Let’s kill the ‘pink tax’


Paige Poggione

Menstruation is not a choice, and yet, females have no choice in spending sometimes excessive amounts of money on period products, and in more extreme cases, access to period products is seen as a privilege more than a right.

At the very least, tampons and pads should be available for free in public restrooms, just like toilet paper. This is a change that I think should be made globally, but in particular, in colleges and universities throughout the United States.

According to Global Industry Analysts, total sales for feminine hygiene products in the U.S. were $5.9 billion in 2017, and in 2020 are expected to reach $6.2 billion for domestic sales and $40 billion worldwide.

Scotland is the first country to recognize and address the issue of what is known as ‘period poverty’, or the challenges women face to afford products for menustration. The Period Products (Free Provision) Scotland Bill, passed through the first stage of legislation in February with 112 votes in favor and one abstention.

“I hope other countries see it as inspiration,” Cal Lutheran sophomore Athena Alexander said. “It would be amazing if countries of the world followed in Scotland’s footsteps.”

Monica Lennon, a member of the Scottish parliament, first introduced the bill in 2017.

During a parlimentary debate Feb. 25, she said that this is the chance for women and girls to be put first for the first time in a political process that often leaves them behind, adding that menstruation is normal and free access to the products should be normal too.

According to Free The Tampons, an organization that promotes equality for all and empowers women, there are currently only four states in the United States that mandate free menstrual products for students, and in California, there is still a tax on such products.

“I think that period products should be free or at least heavily reduced in cost,” Alexander said. “Everyone should be able to get period products and it’s awful that in a capitalist system we have to pay for things when we have no control over it happening.”

In 2017, the University of Washington began offering free menstrual products as a pilot program, and in 2018, the program became permanent, according to the university’s website. The university is one of the only in the country to put such a program in place.

According to a survey by the nonprofit organization PERIOD and period underwear company Thinx, “20 percent (1 in 5 teens) have struggled to afford period products or were not able to purchase them at all.”

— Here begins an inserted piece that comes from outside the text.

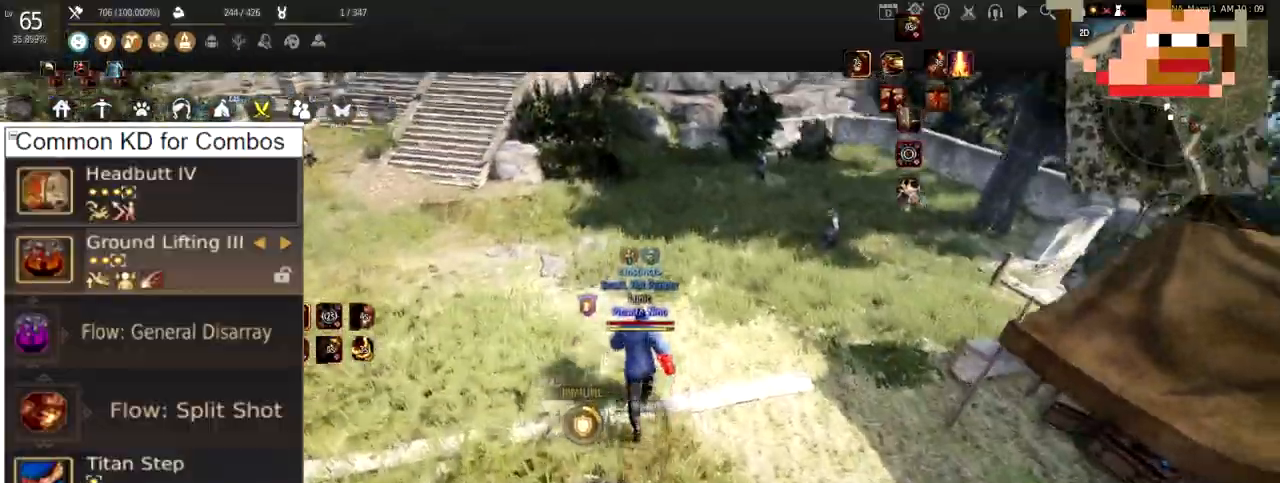
{"keys": ["s", "shift"], "mouse": ["right"], "events": [[117, "w", "up"], [250, "s", "down"], [250, "shift", "down"], [317, "mouse_right", "down"]]}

Additionally, the survey found that of the 1,000 participants, about 61% have worn a tampon or pad for more than four hours, due to a lack of access to period products. Because of this, the stress surrounding access to period products actually puts women in danger of infection or toxic shock syndrome.

Other universities, public institutions, as well as governments should begin to follow in Scotland’s and the University of Washington’s footsteps in order to create equality, reduce stress and resolve the issue of period poverty worldwide.

The issue of period poverty is a very real one, even though it doesn’t get nearly as much exposure as it should.

A survey taken by researchers for Obstetrics & Gynecology found that nearly two-thirds of low-income women in a large U.S. city could not afford menstrual hygiene products in 2018.

Many women also reported having to choose between purchasing food or period products.

In a time in which women’s rights are under a microscope, perhaps more than ever before, access to menstrual products is a crucial part that cannot be neglected.

Other women’s health services, such as birth control and even abortions, are offered at no cost by government-funded organizations like Planned Parenthood. If these services can be offered at no cost, I don’t see why the most basic necessity of tampons and pads shouldn’t be offered as well. These products are just as important and necessary, if not more.

As a woman, I find it unfair that we are subjected to the additional costs of menstrual products. Women don’t choose to have a period, but we don’t have access to free products to get us through our “time of the month.” At the very least, the need for tampons and pads should be considered the same as the necessity of toilet paper by the government, public institutions and universities.

I don’t see why a university that costs tens of thousands of dollars cannot offer more free access to such products to their female students.

Ultimately, menstruation is not a choice. It is no different from the bodily function and biological need to go to the bathroom. If we can all agree on this fact, then why should women have to pay for it?